Did you ever see this??


----------



## NIMT (Jan 6, 2011)

While it sounds great... As a Soundtraxx Dealer I'll have to give them a call, I wouldn't want to say yes and void a warranty without their approval. 

I was told years ago that it couldn't be done, but people in a company change and sometimes so do the answers one gets. :sly:

Edit, looking at the notes on this, at Ulrichmodels page it's possible Soundtraxx changed the outputs down the line of production.


----------



## Grabbem88 (Feb 24, 2012)

I'm not trying to rock the boat but If information was misinformed I want the right info out so people can enjoy there hobby than get frustrated cause they are stuck with dim lit bulbs.

There is a video out there who used a gn1000 in an atlas -8 using leds and I'm going to duplicate it as well....but .... Lol

If I used the +14 with a 680 resistor as my base for all my positive light connections

Would another 680 attached to each ground be over kill??


I think all my leds are the smd variant in my atlas


----------



## Mark R. (Jan 26, 2013)

I've had a couple of those GN decoders as well, and couldn't get them to work right using LEDs (and resistors) and that +14 volt pad. As a work-around, I attached the common positive to one of the truck leads (half wave power) though a diode to ensure the LED only sees the positive half of the wave. A 680 ohm resistor on one leg of each LED and it worked like a charm.

Mark.


----------



## Grabbem88 (Feb 24, 2012)

It's hole on mine...were there prior batch alterations??


----------



## Grabbem88 (Feb 24, 2012)

And what wouldn't work right?? Exactly?


----------



## Mark R. (Jan 26, 2013)

Some have a hole and earlier versions just had a little tiny pad. 
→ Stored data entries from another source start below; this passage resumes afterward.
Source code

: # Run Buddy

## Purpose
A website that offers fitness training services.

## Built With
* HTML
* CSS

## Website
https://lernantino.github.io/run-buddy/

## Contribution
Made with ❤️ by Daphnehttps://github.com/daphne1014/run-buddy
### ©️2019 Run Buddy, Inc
The problem I had was the LEDs would light, but I couldn't control them .... they just stayed on. (?) This exact topic came up on another forum recently ....

http://atlasrescueforum.proboards.com/thread/2035/tsu-gn1000-issues-leds

Mark.


----------



## Grabbem88 (Feb 24, 2012)

That was going to be my next path a lot of mine are wired this way..

Plus I hate putting heat in a area where it could damage something..

I do see a hit and miss with it works on+14 and don't 

Also nobody asked what dcc system each was using.. You never know???


----------



## Grabbem88 (Feb 24, 2012)

Well I took the tsu-gn1000 installed it in my Amtrak 8-32bhw or bw lol 

Anyways I took all the wires and ran them to there new home and tapped in the +14 spot..

And everything lit up with full control

All I got to do is install speaker and program it the way I want it..


The bad??? I popped one led in the nose so I swapped out for a tower and added a 680 just to be safe

So a factory swap out was done in about 3 hrs because I'm slow

Hope this helps for you installers??


----------